As part of a broader legislative package reacting to the severe economic consequences of the Covid-19 pandemic, the German Federal parliament has adopted a bill dealing with far-reaching relief measures in contract law. Among other issues, this includes temporary relief for borrowers under consumer loans (“Temporary Rules”). The law entered into force on 28 March 2020.

Scope of the Temporary Rules

The Temporary Rules apply to consumer loan agreements entered into before 15 March 2020 (so not those entered into on or after 15 March 2020). The Rules provide for a three months deferral of loan receivables, i.e. claims for both interest and principal payment, which become due between 1 April 2020 and 30 June 2020, subject to the following conditions:

  • the borrower suffers a loss of income;
  • the loss of income must be due to the exceptional circumstances caused by the spread of the Covid-19 pandemic;
  • the loss of income must make it unreasonable for the borrower to render performance, i.e. to pay his debt as and when due;
  • the deferral is not unreasonable for the lender.

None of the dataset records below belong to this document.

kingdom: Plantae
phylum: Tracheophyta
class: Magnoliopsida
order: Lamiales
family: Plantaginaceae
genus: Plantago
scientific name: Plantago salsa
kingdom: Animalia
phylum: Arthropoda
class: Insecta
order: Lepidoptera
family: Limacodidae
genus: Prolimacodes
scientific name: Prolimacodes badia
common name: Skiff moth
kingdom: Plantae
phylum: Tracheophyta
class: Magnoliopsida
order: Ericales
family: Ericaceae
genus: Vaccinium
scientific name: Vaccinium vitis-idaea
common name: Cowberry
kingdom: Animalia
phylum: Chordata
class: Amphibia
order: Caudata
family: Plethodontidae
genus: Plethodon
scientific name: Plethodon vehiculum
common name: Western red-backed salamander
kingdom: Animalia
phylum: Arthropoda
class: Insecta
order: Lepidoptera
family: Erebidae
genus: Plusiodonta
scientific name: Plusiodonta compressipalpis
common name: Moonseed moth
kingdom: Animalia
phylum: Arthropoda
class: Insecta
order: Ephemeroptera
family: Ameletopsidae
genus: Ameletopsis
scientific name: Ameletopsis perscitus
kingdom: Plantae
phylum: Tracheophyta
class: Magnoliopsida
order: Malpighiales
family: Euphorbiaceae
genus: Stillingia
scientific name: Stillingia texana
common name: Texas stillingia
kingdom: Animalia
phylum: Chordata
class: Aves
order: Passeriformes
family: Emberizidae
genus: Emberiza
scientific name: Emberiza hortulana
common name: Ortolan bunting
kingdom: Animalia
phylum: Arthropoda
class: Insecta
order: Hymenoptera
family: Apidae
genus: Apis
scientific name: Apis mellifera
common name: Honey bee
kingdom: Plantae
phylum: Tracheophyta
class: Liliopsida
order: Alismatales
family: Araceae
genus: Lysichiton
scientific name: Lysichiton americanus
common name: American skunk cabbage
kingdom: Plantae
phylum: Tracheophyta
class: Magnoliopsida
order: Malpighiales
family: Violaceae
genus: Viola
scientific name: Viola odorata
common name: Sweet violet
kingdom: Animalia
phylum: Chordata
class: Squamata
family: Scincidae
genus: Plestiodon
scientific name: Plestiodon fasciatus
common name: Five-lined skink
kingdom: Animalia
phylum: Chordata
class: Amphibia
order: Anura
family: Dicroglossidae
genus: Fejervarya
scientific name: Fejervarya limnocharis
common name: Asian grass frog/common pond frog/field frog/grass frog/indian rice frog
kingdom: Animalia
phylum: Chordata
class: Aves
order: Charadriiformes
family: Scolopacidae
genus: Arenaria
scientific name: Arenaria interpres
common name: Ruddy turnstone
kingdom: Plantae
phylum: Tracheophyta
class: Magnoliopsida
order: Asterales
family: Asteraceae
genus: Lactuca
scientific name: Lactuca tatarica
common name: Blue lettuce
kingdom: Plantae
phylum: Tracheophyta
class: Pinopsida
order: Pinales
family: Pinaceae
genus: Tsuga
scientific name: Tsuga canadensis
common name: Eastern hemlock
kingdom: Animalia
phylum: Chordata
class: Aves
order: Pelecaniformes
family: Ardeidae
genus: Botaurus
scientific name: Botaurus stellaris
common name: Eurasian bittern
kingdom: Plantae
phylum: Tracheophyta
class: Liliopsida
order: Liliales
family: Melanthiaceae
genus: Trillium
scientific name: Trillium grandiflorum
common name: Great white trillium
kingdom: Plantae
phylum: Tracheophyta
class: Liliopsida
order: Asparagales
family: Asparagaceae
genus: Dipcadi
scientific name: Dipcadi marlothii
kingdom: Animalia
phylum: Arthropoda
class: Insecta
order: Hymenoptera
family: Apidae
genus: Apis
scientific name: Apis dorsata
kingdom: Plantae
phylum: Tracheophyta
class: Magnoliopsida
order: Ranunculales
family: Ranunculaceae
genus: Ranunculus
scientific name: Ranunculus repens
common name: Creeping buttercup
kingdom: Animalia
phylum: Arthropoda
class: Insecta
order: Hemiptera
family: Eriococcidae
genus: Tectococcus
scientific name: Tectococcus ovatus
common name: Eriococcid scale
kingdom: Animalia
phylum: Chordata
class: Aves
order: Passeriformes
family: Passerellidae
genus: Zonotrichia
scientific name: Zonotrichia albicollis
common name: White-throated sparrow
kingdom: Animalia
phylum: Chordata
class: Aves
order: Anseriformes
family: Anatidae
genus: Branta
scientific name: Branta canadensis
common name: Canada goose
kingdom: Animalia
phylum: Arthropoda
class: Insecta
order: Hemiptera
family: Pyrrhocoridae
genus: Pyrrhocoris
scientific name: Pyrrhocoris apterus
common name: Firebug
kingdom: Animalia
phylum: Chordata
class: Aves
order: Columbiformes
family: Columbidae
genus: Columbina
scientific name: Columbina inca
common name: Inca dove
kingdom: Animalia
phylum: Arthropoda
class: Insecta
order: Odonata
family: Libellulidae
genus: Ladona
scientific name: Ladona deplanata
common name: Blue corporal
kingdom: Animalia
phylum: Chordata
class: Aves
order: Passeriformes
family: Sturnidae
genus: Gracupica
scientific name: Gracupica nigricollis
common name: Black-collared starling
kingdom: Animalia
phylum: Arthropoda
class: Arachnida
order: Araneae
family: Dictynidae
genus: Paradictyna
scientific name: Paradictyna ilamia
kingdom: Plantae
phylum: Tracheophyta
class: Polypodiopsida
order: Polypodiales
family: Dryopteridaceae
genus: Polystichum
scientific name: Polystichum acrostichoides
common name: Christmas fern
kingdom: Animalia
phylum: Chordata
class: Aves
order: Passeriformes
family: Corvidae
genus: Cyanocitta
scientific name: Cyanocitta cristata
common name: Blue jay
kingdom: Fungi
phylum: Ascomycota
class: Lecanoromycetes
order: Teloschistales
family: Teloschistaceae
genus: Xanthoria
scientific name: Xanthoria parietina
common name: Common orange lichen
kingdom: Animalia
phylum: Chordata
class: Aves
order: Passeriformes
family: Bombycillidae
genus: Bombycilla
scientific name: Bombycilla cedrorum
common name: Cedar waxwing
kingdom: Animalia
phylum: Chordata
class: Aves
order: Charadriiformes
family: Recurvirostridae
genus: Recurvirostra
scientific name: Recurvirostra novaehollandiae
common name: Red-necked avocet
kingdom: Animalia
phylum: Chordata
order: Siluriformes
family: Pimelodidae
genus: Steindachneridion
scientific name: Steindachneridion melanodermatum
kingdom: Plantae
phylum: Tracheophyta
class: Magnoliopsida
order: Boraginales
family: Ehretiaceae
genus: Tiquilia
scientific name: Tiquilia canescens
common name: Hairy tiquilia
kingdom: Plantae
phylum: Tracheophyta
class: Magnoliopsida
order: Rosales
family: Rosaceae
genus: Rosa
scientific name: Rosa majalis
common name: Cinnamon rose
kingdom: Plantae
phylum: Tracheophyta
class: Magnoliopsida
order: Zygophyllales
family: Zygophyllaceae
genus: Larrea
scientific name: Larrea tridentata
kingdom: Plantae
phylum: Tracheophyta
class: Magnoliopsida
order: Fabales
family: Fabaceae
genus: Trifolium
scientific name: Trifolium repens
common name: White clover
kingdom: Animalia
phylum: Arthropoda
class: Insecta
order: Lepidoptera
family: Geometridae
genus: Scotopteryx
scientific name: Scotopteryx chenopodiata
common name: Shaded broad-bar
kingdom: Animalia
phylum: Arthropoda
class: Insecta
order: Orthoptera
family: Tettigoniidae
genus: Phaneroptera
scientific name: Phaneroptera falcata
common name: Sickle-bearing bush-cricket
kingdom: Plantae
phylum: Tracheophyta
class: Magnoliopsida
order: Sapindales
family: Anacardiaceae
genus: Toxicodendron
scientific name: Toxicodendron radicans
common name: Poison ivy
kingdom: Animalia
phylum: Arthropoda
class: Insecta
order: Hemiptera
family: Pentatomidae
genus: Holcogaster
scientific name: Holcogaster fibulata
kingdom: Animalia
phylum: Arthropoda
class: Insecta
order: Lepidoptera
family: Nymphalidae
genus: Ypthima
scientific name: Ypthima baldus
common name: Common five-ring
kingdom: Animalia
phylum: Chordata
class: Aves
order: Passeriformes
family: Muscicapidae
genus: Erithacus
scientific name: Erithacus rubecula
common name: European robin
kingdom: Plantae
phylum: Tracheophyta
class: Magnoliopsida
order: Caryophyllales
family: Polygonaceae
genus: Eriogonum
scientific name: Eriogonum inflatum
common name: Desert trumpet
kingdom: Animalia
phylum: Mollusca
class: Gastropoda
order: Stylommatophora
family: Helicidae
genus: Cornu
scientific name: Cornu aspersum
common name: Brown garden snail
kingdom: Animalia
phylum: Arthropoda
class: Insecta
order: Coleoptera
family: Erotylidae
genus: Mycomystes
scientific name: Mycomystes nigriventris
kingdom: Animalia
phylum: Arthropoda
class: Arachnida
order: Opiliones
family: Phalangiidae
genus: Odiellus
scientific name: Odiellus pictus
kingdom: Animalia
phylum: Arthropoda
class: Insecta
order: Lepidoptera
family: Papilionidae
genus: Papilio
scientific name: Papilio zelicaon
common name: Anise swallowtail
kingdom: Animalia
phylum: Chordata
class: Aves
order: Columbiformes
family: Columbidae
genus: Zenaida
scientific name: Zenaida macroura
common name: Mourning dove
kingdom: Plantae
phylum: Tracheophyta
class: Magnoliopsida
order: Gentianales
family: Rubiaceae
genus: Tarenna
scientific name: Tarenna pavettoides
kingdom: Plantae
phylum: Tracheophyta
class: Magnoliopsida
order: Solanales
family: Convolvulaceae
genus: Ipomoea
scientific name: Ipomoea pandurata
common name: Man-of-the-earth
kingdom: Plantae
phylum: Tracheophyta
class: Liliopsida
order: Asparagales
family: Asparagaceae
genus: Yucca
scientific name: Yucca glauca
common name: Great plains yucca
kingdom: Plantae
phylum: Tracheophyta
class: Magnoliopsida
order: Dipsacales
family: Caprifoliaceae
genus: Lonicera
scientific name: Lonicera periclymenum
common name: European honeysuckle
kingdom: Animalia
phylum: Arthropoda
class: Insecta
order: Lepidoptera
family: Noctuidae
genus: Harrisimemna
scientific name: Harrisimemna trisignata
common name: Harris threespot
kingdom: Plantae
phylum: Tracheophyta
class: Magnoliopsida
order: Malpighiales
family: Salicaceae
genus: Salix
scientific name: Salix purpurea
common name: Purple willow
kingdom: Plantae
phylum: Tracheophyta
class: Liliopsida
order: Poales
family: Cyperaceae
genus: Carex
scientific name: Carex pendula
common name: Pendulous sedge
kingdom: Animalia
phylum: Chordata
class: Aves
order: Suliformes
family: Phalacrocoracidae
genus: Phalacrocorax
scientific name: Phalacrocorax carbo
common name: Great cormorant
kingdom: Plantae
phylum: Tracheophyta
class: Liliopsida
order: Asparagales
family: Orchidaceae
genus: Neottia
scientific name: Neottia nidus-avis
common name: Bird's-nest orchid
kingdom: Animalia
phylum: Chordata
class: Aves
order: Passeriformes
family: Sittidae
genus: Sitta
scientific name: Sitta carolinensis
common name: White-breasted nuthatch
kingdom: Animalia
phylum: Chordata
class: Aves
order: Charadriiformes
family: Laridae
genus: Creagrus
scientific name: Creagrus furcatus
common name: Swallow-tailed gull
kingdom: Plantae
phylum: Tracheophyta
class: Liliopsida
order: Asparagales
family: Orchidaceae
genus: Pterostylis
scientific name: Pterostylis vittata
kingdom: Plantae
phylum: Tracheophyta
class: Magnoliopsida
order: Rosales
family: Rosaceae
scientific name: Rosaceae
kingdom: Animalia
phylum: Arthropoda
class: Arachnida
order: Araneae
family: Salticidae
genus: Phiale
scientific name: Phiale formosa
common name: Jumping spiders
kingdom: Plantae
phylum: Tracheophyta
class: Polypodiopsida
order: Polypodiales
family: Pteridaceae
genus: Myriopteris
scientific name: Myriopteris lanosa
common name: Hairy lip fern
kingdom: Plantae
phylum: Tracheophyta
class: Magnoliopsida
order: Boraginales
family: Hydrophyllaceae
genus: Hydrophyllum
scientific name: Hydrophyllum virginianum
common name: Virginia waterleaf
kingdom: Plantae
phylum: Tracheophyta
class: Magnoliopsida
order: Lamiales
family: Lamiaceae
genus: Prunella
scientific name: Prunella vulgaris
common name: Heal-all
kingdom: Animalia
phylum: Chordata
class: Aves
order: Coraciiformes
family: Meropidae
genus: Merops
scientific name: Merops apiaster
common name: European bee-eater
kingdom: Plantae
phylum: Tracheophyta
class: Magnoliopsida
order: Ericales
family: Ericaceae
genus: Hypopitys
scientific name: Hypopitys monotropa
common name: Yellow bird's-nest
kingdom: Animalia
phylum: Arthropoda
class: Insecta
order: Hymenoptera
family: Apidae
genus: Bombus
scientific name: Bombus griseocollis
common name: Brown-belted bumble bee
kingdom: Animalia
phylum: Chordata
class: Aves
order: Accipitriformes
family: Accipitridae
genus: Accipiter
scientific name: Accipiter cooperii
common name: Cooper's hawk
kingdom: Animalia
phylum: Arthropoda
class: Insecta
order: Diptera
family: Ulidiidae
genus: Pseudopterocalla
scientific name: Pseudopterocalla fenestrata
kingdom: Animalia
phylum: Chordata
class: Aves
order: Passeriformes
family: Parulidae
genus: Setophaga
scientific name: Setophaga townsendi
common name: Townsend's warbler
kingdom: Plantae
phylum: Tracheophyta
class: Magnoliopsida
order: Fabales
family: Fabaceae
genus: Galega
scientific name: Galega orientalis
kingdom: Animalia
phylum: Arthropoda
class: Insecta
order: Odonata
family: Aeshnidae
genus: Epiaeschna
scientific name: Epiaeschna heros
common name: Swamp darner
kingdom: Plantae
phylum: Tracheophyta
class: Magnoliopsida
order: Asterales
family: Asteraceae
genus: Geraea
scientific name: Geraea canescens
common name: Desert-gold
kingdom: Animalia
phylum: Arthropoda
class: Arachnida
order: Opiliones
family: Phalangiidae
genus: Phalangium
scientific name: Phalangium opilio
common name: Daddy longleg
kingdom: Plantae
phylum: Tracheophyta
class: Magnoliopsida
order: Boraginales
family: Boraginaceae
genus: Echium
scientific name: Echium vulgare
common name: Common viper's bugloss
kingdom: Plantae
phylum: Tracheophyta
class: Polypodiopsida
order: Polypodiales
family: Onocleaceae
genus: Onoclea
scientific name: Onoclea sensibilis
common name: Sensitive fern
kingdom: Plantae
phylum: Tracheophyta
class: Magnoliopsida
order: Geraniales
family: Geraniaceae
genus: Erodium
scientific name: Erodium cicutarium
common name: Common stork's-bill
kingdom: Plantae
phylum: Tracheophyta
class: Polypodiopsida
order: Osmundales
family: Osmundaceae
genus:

Temporary exclusion of the lender’s right to terminate the loan agreement

Where the conditions for deferral are satisfied (“Affected Loans”), the lender‘s right to terminate the loan agreement due to a payment default, or a material deterioration of the borrower's financial situation or the value of collateral provided for the loan, is excluded until the end of the respective deferral period. This means, the lender is prohibited from exercising its termination right, and if it does so anyway, the termination is without effect.

Extension of the Affected Loan term by three months after 30 June 2020

Subject to an amicable agreement between the lender and the borrower entered into before 30 June 2020, the Temporary Rules provide for an extension of the term of Affected Loans by three months. In addition to this, any claim of interest or principal falling due during that three-month period (i.e. until 30 September 2020) will be equally deferred (e.g., an instalment due on 31 July 2020 will only be due on 31 October 2020).

Potential prolongation of the applicability of the Temporary Rules

The Federal Government is authorised to extend, by statutory order, the deferral period of three months to up to six months and the extension of the loan agreement term to a maximum of twelve months.

Impact on lenders

The impact of the Temporary Rules on lenders, particularly those focusing on consumer lending, is potentially significant. Against this background, the EBA calls for flexibility and pragmatism in the application of the prudential framework and clarifies that, in the case of debt moratoria, there will be no automatic classification of default, forborne or IFRS9 status. Such classification would trigger adverse regulatory consequences: for example, a requirement that lenders hold additional regulatory capital against such non-performing loans. In accordance with EBA’s view, BaFin has asked banks with respect to COVID-19 related payment defaults to adopt a “through the cycle” approach, taking into account public support measures to mitigate the crisis.